§ Work order: Reproduce the items verbatim, starting with their first line and ending with the line that contains "الإنطِباع أنَّ الصَّلاةَ", including both of those lines.

[Page-level text extractions]
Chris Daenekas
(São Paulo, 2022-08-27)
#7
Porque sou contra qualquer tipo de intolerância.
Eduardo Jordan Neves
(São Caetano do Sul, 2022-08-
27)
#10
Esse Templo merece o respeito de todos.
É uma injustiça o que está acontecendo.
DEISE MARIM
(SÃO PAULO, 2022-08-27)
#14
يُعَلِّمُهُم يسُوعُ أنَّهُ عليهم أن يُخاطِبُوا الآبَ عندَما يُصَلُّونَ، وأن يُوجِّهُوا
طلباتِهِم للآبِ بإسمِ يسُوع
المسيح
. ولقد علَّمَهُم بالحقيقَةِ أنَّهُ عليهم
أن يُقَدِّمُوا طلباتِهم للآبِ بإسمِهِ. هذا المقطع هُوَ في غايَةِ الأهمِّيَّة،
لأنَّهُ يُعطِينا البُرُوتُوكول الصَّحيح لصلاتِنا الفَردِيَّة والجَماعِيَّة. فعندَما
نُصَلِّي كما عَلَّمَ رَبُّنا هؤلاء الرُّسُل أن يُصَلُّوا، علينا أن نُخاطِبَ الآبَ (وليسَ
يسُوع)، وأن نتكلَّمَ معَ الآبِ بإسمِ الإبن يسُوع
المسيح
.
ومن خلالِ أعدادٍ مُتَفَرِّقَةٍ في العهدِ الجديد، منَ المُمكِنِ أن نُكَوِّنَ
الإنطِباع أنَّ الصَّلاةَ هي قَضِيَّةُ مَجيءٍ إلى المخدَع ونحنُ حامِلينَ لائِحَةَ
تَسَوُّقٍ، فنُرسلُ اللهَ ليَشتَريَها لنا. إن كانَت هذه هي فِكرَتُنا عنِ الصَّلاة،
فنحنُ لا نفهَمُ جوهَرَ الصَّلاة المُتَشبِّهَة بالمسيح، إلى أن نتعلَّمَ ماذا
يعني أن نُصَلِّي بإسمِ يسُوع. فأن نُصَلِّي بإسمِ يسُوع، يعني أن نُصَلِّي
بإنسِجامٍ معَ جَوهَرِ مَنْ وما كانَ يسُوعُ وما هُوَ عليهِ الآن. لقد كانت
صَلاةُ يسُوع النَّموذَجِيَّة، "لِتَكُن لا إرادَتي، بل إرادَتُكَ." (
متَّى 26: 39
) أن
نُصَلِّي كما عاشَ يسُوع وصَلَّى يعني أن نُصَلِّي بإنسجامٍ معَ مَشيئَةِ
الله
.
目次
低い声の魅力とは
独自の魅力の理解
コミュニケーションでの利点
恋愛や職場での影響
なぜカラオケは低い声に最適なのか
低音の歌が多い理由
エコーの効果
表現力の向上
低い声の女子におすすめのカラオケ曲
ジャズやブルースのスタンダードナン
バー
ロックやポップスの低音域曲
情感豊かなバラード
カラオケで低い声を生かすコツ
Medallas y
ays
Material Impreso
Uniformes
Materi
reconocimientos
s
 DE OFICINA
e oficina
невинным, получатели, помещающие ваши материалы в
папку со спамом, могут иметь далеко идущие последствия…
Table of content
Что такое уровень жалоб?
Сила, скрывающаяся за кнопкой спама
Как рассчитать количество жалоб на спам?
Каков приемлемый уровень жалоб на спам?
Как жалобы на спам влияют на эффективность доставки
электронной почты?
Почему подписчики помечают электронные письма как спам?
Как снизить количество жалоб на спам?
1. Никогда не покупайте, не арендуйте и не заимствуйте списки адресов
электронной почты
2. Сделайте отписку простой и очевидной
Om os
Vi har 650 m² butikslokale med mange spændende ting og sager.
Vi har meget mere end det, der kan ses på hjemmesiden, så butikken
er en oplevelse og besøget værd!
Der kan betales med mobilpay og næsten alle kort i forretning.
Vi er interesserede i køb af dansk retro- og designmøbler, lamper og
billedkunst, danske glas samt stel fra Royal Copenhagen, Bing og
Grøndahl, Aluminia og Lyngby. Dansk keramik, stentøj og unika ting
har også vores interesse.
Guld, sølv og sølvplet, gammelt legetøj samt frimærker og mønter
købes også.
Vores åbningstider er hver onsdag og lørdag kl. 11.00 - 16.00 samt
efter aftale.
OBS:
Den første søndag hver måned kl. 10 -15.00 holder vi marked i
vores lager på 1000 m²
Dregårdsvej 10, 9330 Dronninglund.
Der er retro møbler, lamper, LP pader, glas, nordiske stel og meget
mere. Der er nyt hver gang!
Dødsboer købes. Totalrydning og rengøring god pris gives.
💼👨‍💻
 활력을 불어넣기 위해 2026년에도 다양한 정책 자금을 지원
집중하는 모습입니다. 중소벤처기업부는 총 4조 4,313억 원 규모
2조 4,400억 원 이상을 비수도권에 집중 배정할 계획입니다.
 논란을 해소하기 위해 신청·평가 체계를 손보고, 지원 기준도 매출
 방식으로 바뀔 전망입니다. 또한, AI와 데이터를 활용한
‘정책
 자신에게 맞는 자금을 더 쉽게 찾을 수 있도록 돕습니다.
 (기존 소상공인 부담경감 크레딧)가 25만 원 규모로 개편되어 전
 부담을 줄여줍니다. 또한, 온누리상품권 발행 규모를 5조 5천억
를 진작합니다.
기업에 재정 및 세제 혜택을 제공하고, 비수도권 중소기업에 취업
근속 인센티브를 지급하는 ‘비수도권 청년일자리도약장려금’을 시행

§ Result of the exercise:
Chris Daenekas
(São Paulo, 2022-08-27)
#7
Porque sou contra qualquer tipo de intolerância.
Eduardo Jordan Neves
(São Caetano do Sul, 2022-08-
27)
#10
Esse Templo merece o respeito de todos.
É uma injustiça o que está acontecendo.
DEISE MARIM
(SÃO PAULO, 2022-08-27)
#14
يُعَلِّمُهُم يسُوعُ أنَّهُ عليهم أن يُخاطِبُوا الآبَ عندَما يُصَلُّونَ، وأن يُوجِّهُوا
طلباتِهِم للآبِ بإسمِ يسُوع
المسيح
. ولقد علَّمَهُم بالحقيقَةِ أنَّهُ عليهم
أن يُقَدِّمُوا طلباتِهم للآبِ بإسمِهِ. هذا المقطع هُوَ في غايَةِ الأهمِّيَّة،
لأنَّهُ يُعطِينا البُرُوتُوكول الصَّحيح لصلاتِنا الفَردِيَّة والجَماعِيَّة. فعندَما
نُصَلِّي كما عَلَّمَ رَبُّنا هؤلاء الرُّسُل أن يُصَلُّوا، علينا أن نُخاطِبَ الآبَ (وليسَ
يسُوع)، وأن نتكلَّمَ معَ الآبِ بإسمِ الإبن يسُوع
المسيح
.
ومن خلالِ أعدادٍ مُتَفَرِّقَةٍ في العهدِ الجديد، منَ المُمكِنِ أن نُكَوِّنَ
الإنطِباع أنَّ الصَّلاةَ هي قَضِيَّةُ مَجيءٍ إلى المخدَع ونحنُ حامِلينَ لائِحَةَ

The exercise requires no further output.